*Provided entries*
++++++++
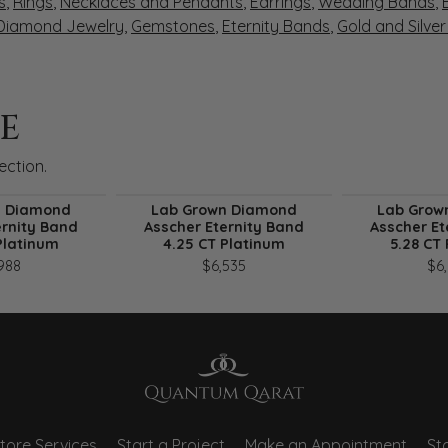
s
,
Rings
,
Necklaces and Pendants
,
Earrings
,
Wedding Bands
,
 Diamond Jewelry
,
Gemstones
,
Eternity Bands
,
Gold and Silve
E
ection.
n Diamond
Lab Grown Diamond
Lab Grow
ernity Band
Asscher Eternity Band
Asscher Et
Platinum
4.25 CT Platinum
5.28 CT
988
$6,535
$6
tore Services
Start a Project
Make an Appointment
Sto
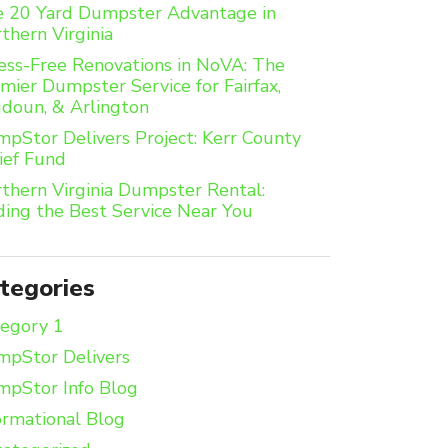
 20 Yard Dumpster Advantage in
thern Virginia
ess-Free Renovations in NoVA: The
mier Dumpster Service for Fairfax,
doun, & Arlington
pStor Delivers Project: Kerr County
ief Fund
thern Virginia Dumpster Rental:
ding the Best Service Near You
tegories
egory 1
pStor Delivers
pStor Info Blog
ormational Blog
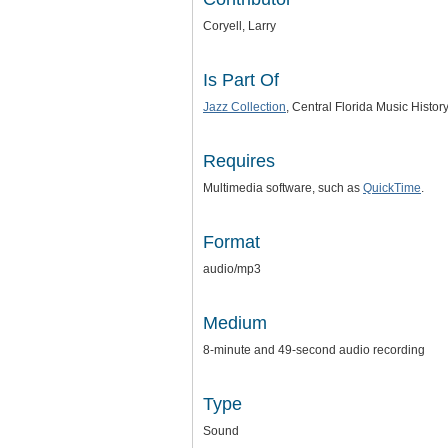
Coryell, Larry
Is Part Of
Jazz Collection
, Central Florida Music Histor
Requires
Multimedia software, such as
QuickTime
.
Format
audio/mp3
Medium
8-minute and 49-second audio recording
Type
Sound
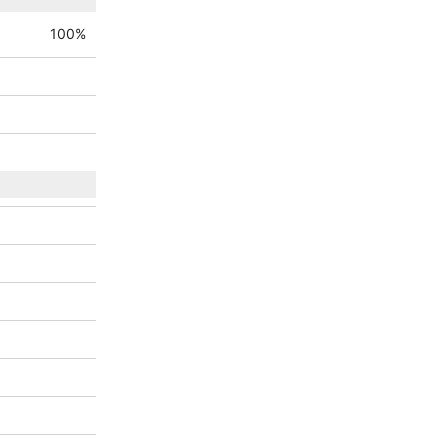
100
%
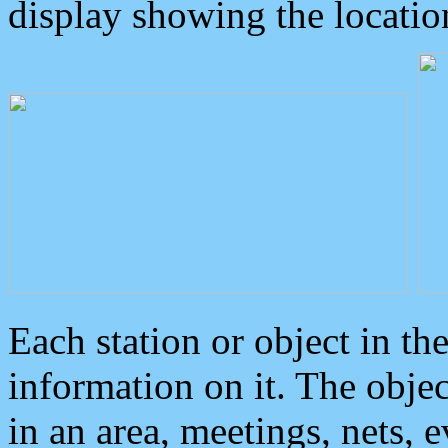
display showing the locatio
Each station or object in th
information on it. The obje
in an area, meetings, nets, 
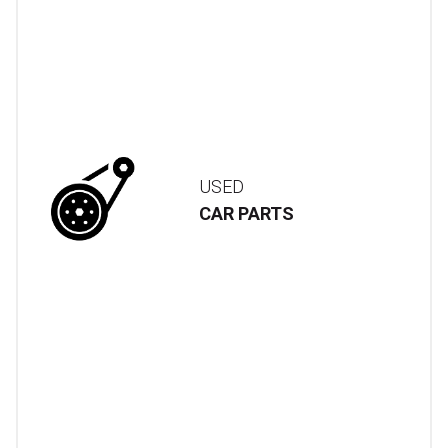
USED
CAR PARTS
++++++++
*What needs to be done*
Pull out the lines above in which the word "audio" appears.

*Reply*
audio/mp3
8-minute and 49-second audio recording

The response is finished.